Patricia O’Hara grew up in Long Island, New York, the child of an aeronautical engineer father and a mother who worked in the home, caring for the family’s five children. O’Hara’s father passed away when she was young, and her mother eventually remarried a man with eight children of his own. They had two more children together, making O’Hara the exact middle child in a family with 15 kids. She is the only scientist of the bunch and says she fell in love with science as a child through reading “How and Why” books belonging to her brothers.
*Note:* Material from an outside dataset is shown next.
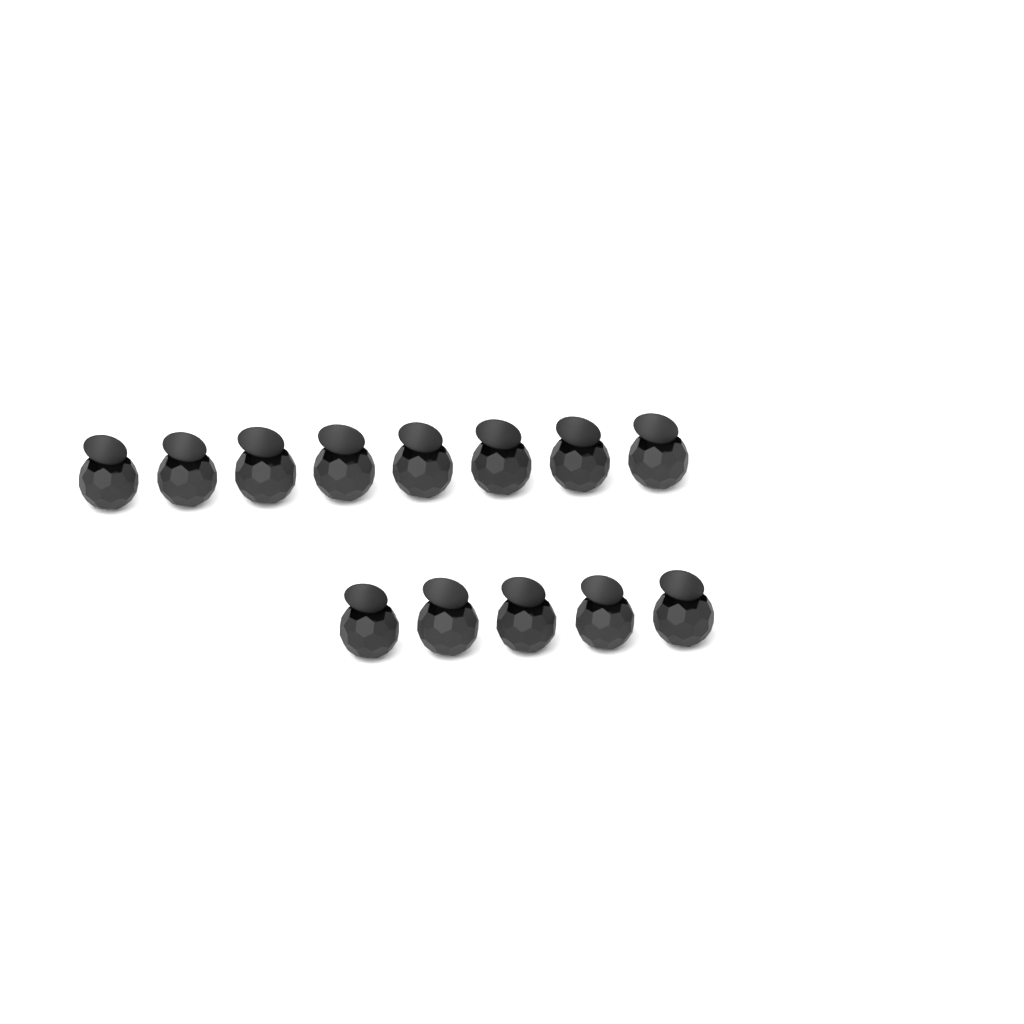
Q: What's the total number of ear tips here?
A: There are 13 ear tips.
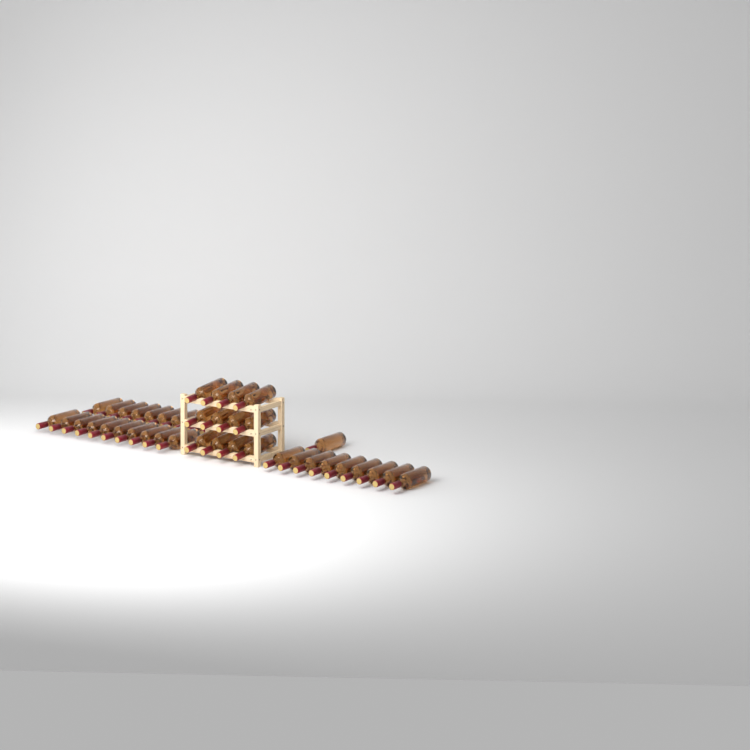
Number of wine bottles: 42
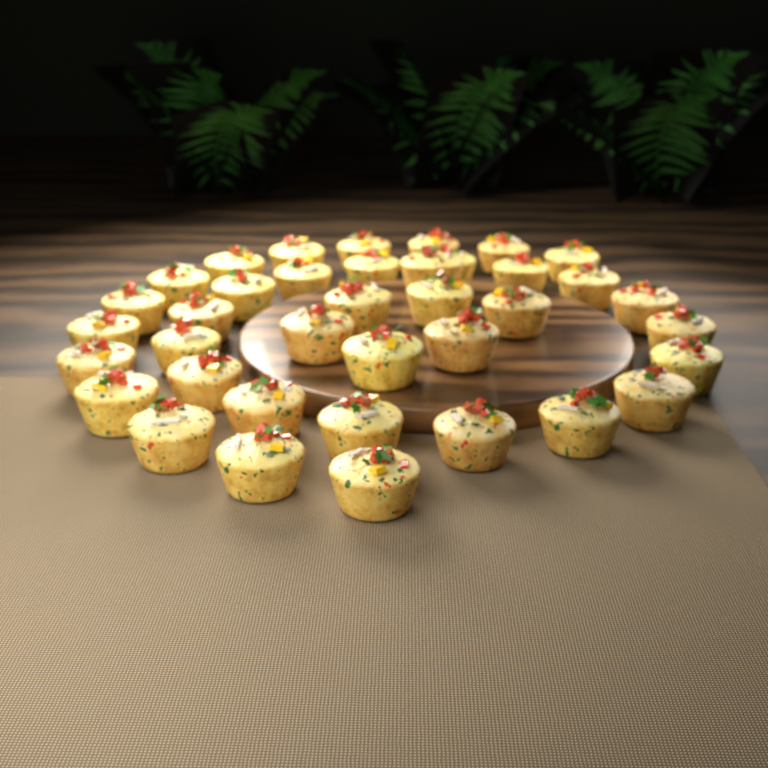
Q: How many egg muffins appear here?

She graduated from Adelphi University in 1976 with a bache­lor’s degree in chemistry. From there, she moved to Columbia University, where she earned a master’s degree and PhD in Biophysical Chemistry. “Biophysics wasn’t really a field when I started doing it in graduate school, where I worked with a wonderful physical chemist, Richard Bersohn,” she shares. “I was part of a small subgroup of his working on proteins, doing laser-induced FRET [fluorescence resonance energy transfer]. My graduate work using lasers to measure FRET and ESR [electron spin resonance] to measure metal binding site prop­erties ignited my interest in the broad array of nondestructive assays for looking at biological structure and function.”

Upon completion of her PhD, O’Hara undertook a postdoctor­al research assistant position with Steven Boxer at Stanford University. She explains, “At Stanford, I explored the effect of protein environment on chromophore properties in the central exon fragment of hemoglobin. I characterized the binding of chlorophyll to this protein subdomain by ESR, NMR [nuclear magnetic resonance], and CIDNIP [chemically induced dynamic nuclear polarization] and grew crystals for x-ray crystallogra­phy.”

In 1983 she finished her postdoc and started a position at Amherst College as an assistant professor, where she has been since then. “I am the first woman to get tenure in the Physical Sciences at Amherst College, which is a selective liberal arts college and was all male until 1976,” O’Hara remembers. “Being the first woman in an institution that had been all male for 150 years was a challenge, but my experience of having 10 brothers and being by nature very stubborn prepared me well.”

She has been a member of the Biophysical Society for 30 years and found the community especially valuable as an early career scientist. She says, “The Biophysical Society Meetings were a lifeline to me at early stages of my career. It is where I met col­leagues to collaborate with and where my students gave their first scientific talks and posters.”

Employed at a primarily undergraduate institution, O’Hara has worked with many students over the years as they were expe­riencing the joy of research for the first time. “I have mentored 75 undergraduate researchers in their senior honors projects and several hundred non-thesis undergraduates,” she reportss. “Watching students learn to love research is always its own reward.”

The students’ love of research is matched—and enhanced— by her own. O’Hara says, “‘Turning on the Light’, the title of a paper I wrote for the Journal of Chemical Education and my most-downloaded publication, provides a metaphor for what I love in biophysics. I still feel the awe and wonder when the inner workings of molecular machines and biological processes are revealed.”

To young scientists, O’Hara offers this advice: “Find yourself a community that is supportive and welcoming. Be open to getting help and advice from the least likely places.”

These days, she is starting phased retirement, winding down four decades of research and doing more writing in its place. She shares, “My future plans involve writing science books at a level that those without technical training can understand. My first book was The Chemical Story of Olive Oil, and I am currently involved in writing about food chemistry—something that might seem far from biophysics but in reality is not. My textbook, Food Chemistry in Small Bites, will be published by the University of California Press in the near future.”